Start of Block

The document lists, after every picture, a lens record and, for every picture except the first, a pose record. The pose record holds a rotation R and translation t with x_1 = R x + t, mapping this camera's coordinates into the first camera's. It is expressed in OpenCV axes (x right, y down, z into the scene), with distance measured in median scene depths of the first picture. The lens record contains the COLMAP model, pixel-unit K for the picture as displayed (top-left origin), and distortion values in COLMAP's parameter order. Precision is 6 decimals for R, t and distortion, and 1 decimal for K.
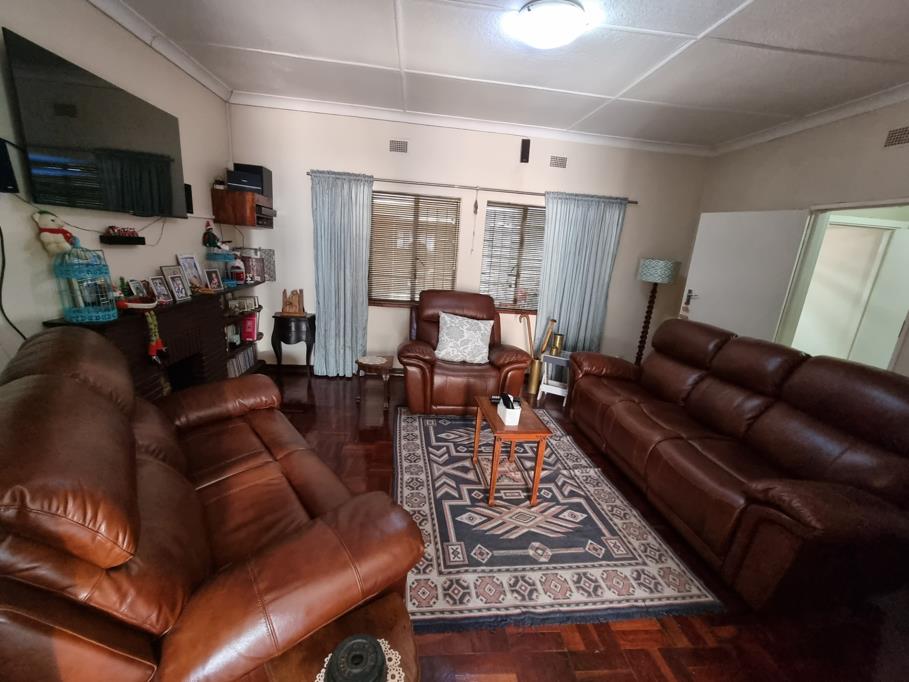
lens RADIAL K [[375.3, 0, 448.4], [0, 375.3, 348.5], [0, 0, 1]] dist [-0.003890, 0.000327]
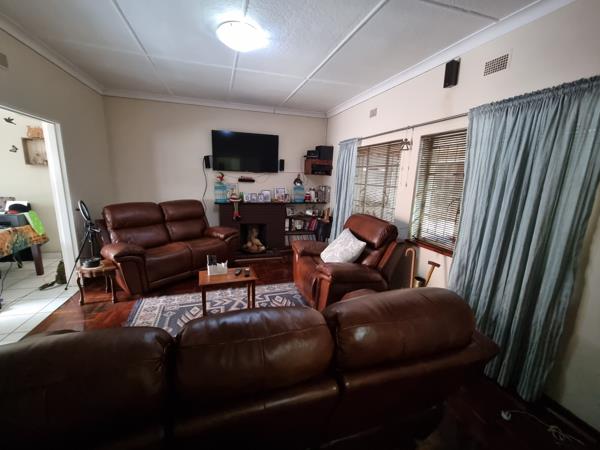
lens RADIAL K [[247.7, 0, 296.8], [0, 247.7, 229.6], [0, 0, 1]] dist [-0.003890, 0.000327]
pose [[0.216299, 0.144201, -0.965619, 0.999414], [-0.276138, 0.957685, 0.081161, -0.147598], [0.936463, 0.249089, 0.246966, 0.790420]]
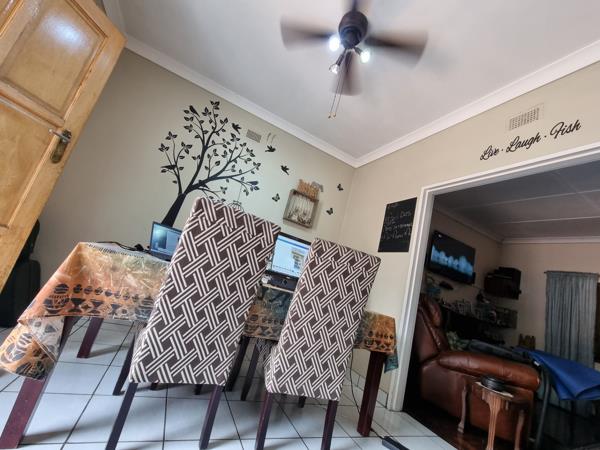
lens RADIAL K [[247.7, 0, 297.1], [0, 247.7, 228.4], [0, 0, 1]] dist [-0.003890, 0.000327]
pose [[0.376754, -0.168618, -0.910837, 0.382073], [-0.450344, 0.825924, -0.339176, 0.388149], [0.809473, 0.537976, 0.235234, -0.465446]]
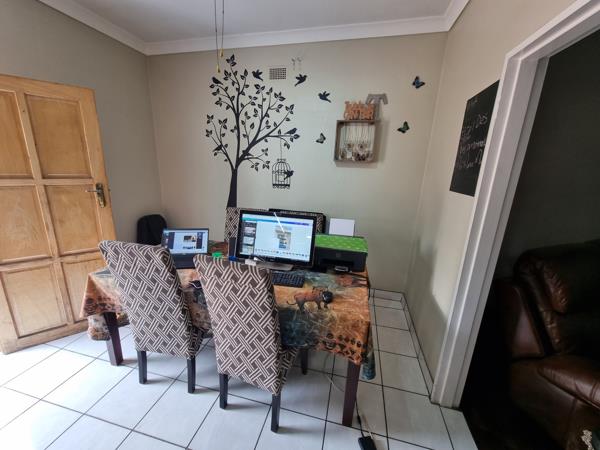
lens RADIAL K [[247.7, 0, 297.2], [0, 247.7, 228.5], [0, 0, 1]] dist [-0.003890, 0.000327]
pose [[-0.319260, 0.164311, -0.933314, 0.315661], [-0.301567, 0.916043, 0.264428, 0.046913], [0.898405, 0.365878, -0.242905, -0.102326]]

End of Block

The problem:
Recast every line of the data above as a JSON list of strings, one string per line, leaving out blank lines and the pictures.

Exercise answer:
[
  "The document lists, after every picture, a lens record and, for every picture except the first, a pose record. The pose record holds a rotation R and translation t with x_1 = R x + t, mapping this camera's coordinates into the first camera's. It is expressed in OpenCV axes (x right, y down, z into the scene), with distance measured in median scene depths of the first picture. The lens record contains the COLMAP model, pixel-unit K for the picture as displayed (top-left origin), and distortion values in COLMAP's parameter order. Precision is 6 decimals for R, t and distortion, and 1 decimal for K.",
  "lens RADIAL K [[375.3, 0, 448.4], [0, 375.3, 348.5], [0, 0, 1]] dist [-0.003890, 0.000327]",
  "lens RADIAL K [[247.7, 0, 296.8], [0, 247.7, 229.6], [0, 0, 1]] dist [-0.003890, 0.000327]",
  "pose [[0.216299, 0.144201, -0.965619, 0.999414], [-0.276138, 0.957685, 0.081161, -0.147598], [0.936463, 0.249089, 0.246966, 0.790420]]",
  "lens RADIAL K [[247.7, 0, 297.1], [0, 247.7, 228.4], [0, 0, 1]] dist [-0.003890, 0.000327]",
  "pose [[0.376754, -0.168618, -0.910837, 0.382073], [-0.450344, 0.825924, -0.339176, 0.388149], [0.809473, 0.537976, 0.235234, -0.465446]]",
  "lens RADIAL K [[247.7, 0, 297.2], [0, 247.7, 228.5], [0, 0, 1]] dist [-0.003890, 0.000327]",
  "pose [[-0.319260, 0.164311, -0.933314, 0.315661], [-0.301567, 0.916043, 0.264428, 0.046913], [0.898405, 0.365878, -0.242905, -0.102326]]"
]